5. Plaintiff argues that this CT scan shows that plaintiff had degenerative conditions prior to her date last insured. While the medical evidence during the relevant period does not suggest any significant problems, even if plaintiff had degenerative conditions prior to the date last insured, the existence of a diagnosis says nothing of the functional limitations associated with the diagnosis. Higgs v. Bowen, 880 F.2d 860, 863 (6th Cir. 1988) ("The mere diagnosis [of a disease] says nothing about the severity of the condition."); Hill v. Comm'r of Soc. Sec., 560 Fed. Appx. 547, 551 (6th Cir. 2014) ("[D]isability is determined by the functional limitations imposed by a condition, not the mere diagnosis of it."). As such, that she may have had degenerative conditions during the relevant period does not mean that she was disabled during that time.

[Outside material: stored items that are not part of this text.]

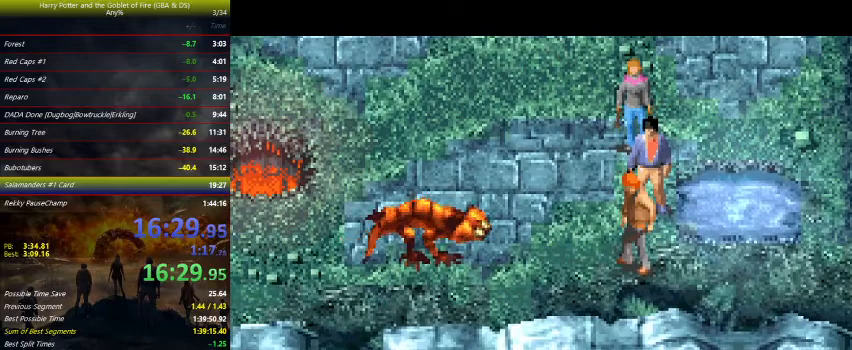
Gameplay with keyboard and mouse; each line is a JSON object with the keys held at the frame after it. "events" lists presses ("down") and releases ("up") of "a", "ctrl", "d", "down", "e", "escape", "f", "f1", "f4", "left", "q", "r", "return", "right", "s", "shift", "space", "tab", "up", "w" and "z" between this image and that frame as [ms after this image, input, new state], when the widget could be followed in between. No other keys are recorded. Mouse buttons are not recorded. Not read: mouse_move.
{"keys": [], "events": []}
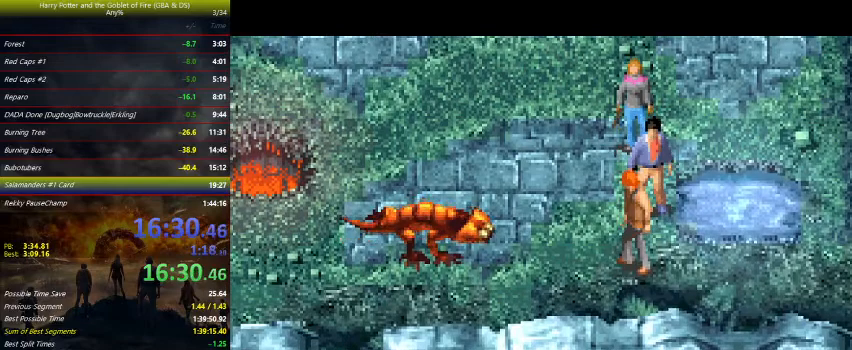
{"keys": ["right"], "events": [[133, "space", "down"], [200, "space", "up"], [433, "right", "down"]]}
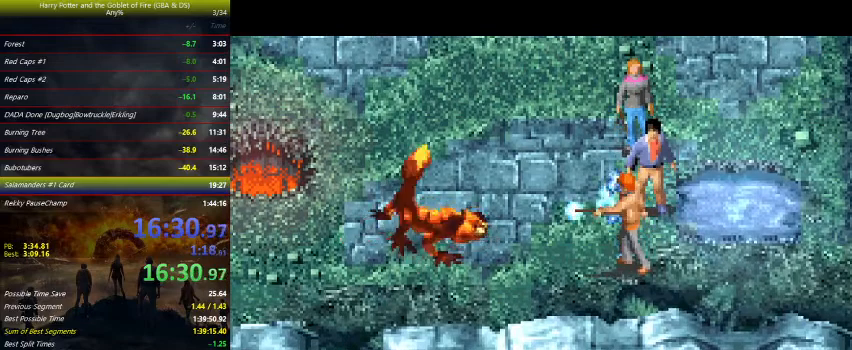
{"keys": ["up"], "events": [[33, "up", "down"], [400, "right", "up"]]}
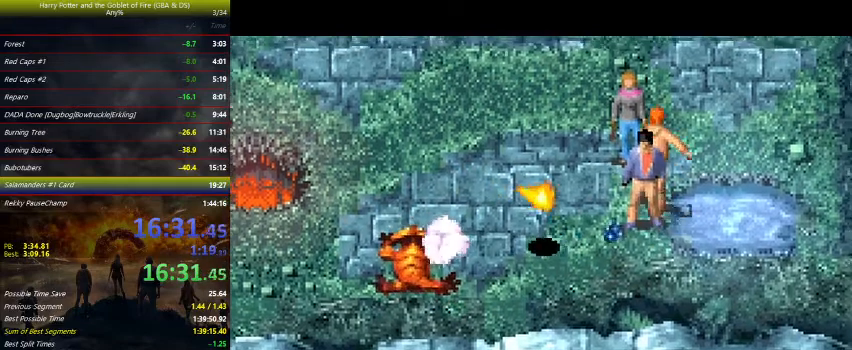
{"keys": [], "events": [[300, "left", "down"], [333, "up", "up"], [433, "left", "up"]]}
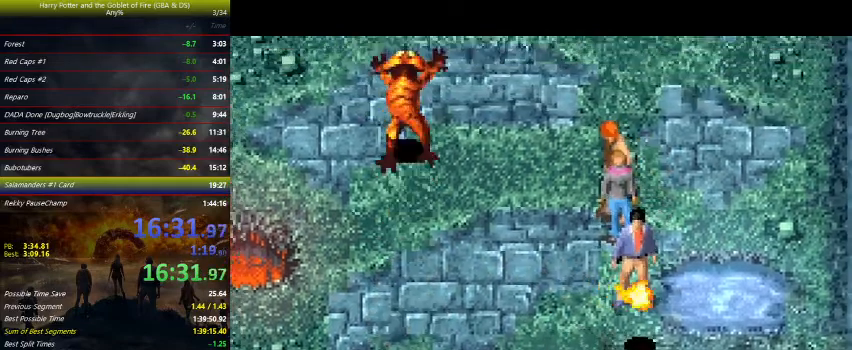
{"keys": [], "events": [[67, "right", "down"], [200, "right", "up"], [267, "up", "down"], [367, "up", "up"]]}
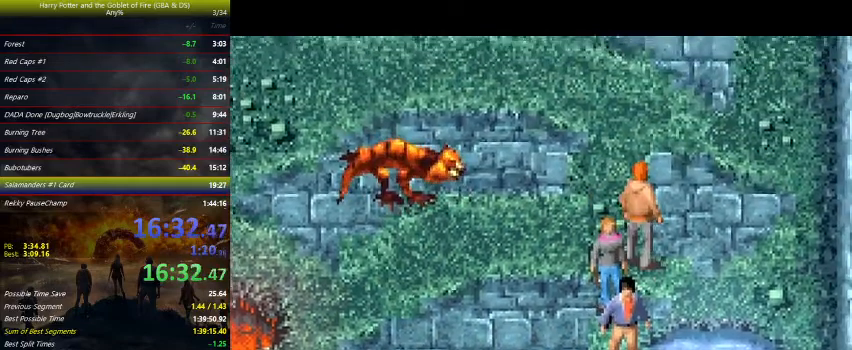
{"keys": [], "events": [[100, "right", "down"], [200, "up", "down"], [367, "right", "up"], [367, "up", "up"]]}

6. Plaintiff's discussion on this point is less than clear. At the administrative hearing, she testified that she did not have health insurance until the end of 2013 or middle of 2014. (Tr. 50). In her brief, she states that she did not seek treatment for her back until March 2013, because she did not have health insurance until that time. (Dkt. 11, at p. 7). Her brief suggests she had insurance starting on the alleged onset date, while her testimony suggests she did not have insurance until much later.
7. To the extent the records from the pain specialist between 2015 and 2016 may demonstrate limitations, these records are well after the date last insured. In light of the medical evidence from much of 2013 and 2014 indicating that plaintiff was not disabled during the relevant period, the 2015 and 2016 records have no bearing on whether plaintiff was disabled in 2013.